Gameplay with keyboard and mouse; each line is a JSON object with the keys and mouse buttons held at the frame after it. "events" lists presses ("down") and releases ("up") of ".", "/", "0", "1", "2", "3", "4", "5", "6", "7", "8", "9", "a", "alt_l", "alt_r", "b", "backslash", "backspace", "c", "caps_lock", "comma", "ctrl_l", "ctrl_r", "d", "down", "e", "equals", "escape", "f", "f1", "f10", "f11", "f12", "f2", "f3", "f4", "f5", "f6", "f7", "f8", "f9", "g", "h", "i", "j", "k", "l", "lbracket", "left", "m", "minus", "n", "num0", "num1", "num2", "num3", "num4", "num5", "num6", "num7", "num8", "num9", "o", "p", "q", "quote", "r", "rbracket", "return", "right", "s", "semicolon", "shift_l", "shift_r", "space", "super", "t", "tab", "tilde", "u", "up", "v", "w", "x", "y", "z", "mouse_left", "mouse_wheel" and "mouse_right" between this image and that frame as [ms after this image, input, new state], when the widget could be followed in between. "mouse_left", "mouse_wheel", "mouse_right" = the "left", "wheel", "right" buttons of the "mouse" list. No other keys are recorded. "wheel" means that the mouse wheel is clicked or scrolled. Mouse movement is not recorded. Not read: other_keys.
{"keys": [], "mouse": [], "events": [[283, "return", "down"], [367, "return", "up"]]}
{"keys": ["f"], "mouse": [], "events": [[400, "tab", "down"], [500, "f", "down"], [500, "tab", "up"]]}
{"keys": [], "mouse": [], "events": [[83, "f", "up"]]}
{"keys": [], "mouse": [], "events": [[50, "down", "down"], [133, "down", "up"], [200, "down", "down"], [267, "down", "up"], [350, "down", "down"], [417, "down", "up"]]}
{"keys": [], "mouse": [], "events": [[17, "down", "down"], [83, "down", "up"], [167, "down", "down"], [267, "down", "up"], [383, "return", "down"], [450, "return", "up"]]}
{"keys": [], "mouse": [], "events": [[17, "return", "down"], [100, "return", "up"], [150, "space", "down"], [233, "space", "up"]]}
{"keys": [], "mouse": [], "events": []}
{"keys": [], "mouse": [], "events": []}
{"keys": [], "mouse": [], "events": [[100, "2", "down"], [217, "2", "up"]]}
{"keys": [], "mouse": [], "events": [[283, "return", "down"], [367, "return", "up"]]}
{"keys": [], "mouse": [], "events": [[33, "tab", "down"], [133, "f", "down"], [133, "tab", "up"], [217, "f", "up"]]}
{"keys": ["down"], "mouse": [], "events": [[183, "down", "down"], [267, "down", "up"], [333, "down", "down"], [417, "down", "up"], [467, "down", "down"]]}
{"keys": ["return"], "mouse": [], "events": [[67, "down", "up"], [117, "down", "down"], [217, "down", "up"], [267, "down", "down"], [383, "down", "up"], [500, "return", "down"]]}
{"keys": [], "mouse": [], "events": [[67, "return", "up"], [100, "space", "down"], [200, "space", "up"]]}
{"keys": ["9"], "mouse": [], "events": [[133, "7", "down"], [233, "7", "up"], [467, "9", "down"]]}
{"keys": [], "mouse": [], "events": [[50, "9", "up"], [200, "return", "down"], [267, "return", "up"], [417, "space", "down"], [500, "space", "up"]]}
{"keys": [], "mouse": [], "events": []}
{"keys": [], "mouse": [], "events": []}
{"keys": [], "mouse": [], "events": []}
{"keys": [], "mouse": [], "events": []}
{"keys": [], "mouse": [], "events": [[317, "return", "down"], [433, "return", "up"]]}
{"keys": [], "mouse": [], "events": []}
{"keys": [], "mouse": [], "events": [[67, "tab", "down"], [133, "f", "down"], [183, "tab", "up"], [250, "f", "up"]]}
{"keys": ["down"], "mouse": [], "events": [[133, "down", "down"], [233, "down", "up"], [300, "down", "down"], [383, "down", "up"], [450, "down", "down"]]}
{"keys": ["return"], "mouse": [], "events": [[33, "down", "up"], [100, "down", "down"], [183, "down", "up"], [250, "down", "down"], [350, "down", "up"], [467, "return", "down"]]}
━━━━━━━━━━━━━━━━
Retype each entry exactly.

Gameplay with keyboard and mouse; each line is a JSON object with the keys and mouse buttons held at the frame after it. "events" lists presses ("down") and releases ("up") of ".", "/", "0", "1", "2", "3", "4", "5", "6", "7", "8", "9", "a", "alt_l", "alt_r", "b", "backslash", "backspace", "c", "caps_lock", "comma", "ctrl_l", "ctrl_r", "d", "down", "e", "equals", "escape", "f", "f1", "f10", "f11", "f12", "f2", "f3", "f4", "f5", "f6", "f7", "f8", "f9", "g", "h", "i", "j", "k", "l", "lbracket", "left", "m", "minus", "n", "num0", "num1", "num2", "num3", "num4", "num5", "num6", "num7", "num8", "num9", "o", "p", "q", "quote", "r", "rbracket", "return", "right", "s", "semicolon", "shift_l", "shift_r", "space", "super", "t", "tab", "tilde", "u", "up", "v", "w", "x", "y", "z", "mouse_left", "mouse_wheel" and "mouse_right" between this image and that frame as [ms after this image, input, new state], when the widget could be followed in between. "mouse_left", "mouse_wheel", "mouse_right" = the "left", "wheel", "right" buttons of the "mouse" list. No other keys are recorded. "wheel" means that the mouse wheel is clicked or scrolled. Mouse movement is not recorded. Not read: other_keys.
{"keys": [], "mouse": [], "events": [[283, "return", "down"], [367, "return", "up"]]}
{"keys": ["f"], "mouse": [], "events": [[400, "tab", "down"], [500, "f", "down"], [500, "tab", "up"]]}
{"keys": [], "mouse": [], "events": [[83, "f", "up"]]}
{"keys": [], "mouse": [], "events": [[50, "down", "down"], [133, "down", "up"], [200, "down", "down"], [267, "down", "up"], [350, "down", "down"], [417, "down", "up"]]}
{"keys": [], "mouse": [], "events": [[17, "down", "down"], [83, "down", "up"], [167, "down", "down"], [267, "down", "up"], [383, "return", "down"], [450, "return", "up"]]}
{"keys": [], "mouse": [], "events": [[17, "return", "down"], [100, "return", "up"], [150, "space", "down"], [233, "space", "up"]]}
{"keys": [], "mouse": [], "events": []}
{"keys": [], "mouse": [], "events": []}
{"keys": [], "mouse": [], "events": [[100, "2", "down"], [217, "2", "up"]]}
{"keys": [], "mouse": [], "events": [[283, "return", "down"], [367, "return", "up"]]}
{"keys": [], "mouse": [], "events": [[33, "tab", "down"], [133, "f", "down"], [133, "tab", "up"], [217, "f", "up"]]}
{"keys": ["down"], "mouse": [], "events": [[183, "down", "down"], [267, "down", "up"], [333, "down", "down"], [417, "down", "up"], [467, "down", "down"]]}
{"keys": ["return"], "mouse": [], "events": [[67, "down", "up"], [117, "down", "down"], [217, "down", "up"], [267, "down", "down"], [383, "down", "up"], [500, "return", "down"]]}
{"keys": [], "mouse": [], "events": [[67, "return", "up"], [100, "space", "down"], [200, "space", "up"]]}
{"keys": ["9"], "mouse": [], "events": [[133, "7", "down"], [233, "7", "up"], [467, "9", "down"]]}
{"keys": [], "mouse": [], "events": [[50, "9", "up"], [200, "return", "down"], [267, "return", "up"], [417, "space", "down"], [500, "space", "up"]]}
{"keys": [], "mouse": [], "events": []}
{"keys": [], "mouse": [], "events": []}
{"keys": [], "mouse": [], "events": []}
{"keys": [], "mouse": [], "events": []}
{"keys": [], "mouse": [], "events": [[317, "return", "down"], [433, "return", "up"]]}
{"keys": [], "mouse": [], "events": []}
{"keys": [], "mouse": [], "events": [[67, "tab", "down"], [133, "f", "down"], [183, "tab", "up"], [250, "f", "up"]]}
{"keys": ["down"], "mouse": [], "events": [[133, "down", "down"], [233, "down", "up"], [300, "down", "down"], [383, "down", "up"], [450, "down", "down"]]}
{"keys": ["return"], "mouse": [], "events": [[33, "down", "up"], [100, "down", "down"], [183, "down", "up"], [250, "down", "down"], [350, "down", "up"], [467, "return", "down"]]}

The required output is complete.